→ Source data
%%

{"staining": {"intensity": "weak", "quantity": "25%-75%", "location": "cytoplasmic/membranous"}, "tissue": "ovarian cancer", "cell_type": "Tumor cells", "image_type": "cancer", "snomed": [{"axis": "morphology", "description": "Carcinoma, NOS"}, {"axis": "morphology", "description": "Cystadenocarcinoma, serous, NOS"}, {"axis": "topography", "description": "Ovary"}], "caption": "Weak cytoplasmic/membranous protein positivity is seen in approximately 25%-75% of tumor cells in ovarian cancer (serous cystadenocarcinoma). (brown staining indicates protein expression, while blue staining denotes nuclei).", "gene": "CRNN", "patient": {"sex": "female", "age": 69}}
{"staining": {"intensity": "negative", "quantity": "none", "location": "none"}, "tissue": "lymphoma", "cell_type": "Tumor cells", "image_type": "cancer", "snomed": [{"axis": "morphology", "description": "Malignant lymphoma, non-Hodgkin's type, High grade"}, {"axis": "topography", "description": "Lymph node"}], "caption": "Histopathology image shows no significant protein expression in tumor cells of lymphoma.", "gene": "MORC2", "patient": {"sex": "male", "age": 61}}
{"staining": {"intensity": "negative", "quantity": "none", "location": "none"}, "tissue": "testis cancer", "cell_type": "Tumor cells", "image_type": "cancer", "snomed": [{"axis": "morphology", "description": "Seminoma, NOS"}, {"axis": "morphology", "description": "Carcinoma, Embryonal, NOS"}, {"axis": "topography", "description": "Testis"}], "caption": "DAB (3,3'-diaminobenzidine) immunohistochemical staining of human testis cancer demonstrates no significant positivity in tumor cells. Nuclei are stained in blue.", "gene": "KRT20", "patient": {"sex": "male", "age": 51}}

%%

→ What you should do
Report the number of lines in the listing where the string "blue" appears, and nothing besides.

→ Solution to the exercise
2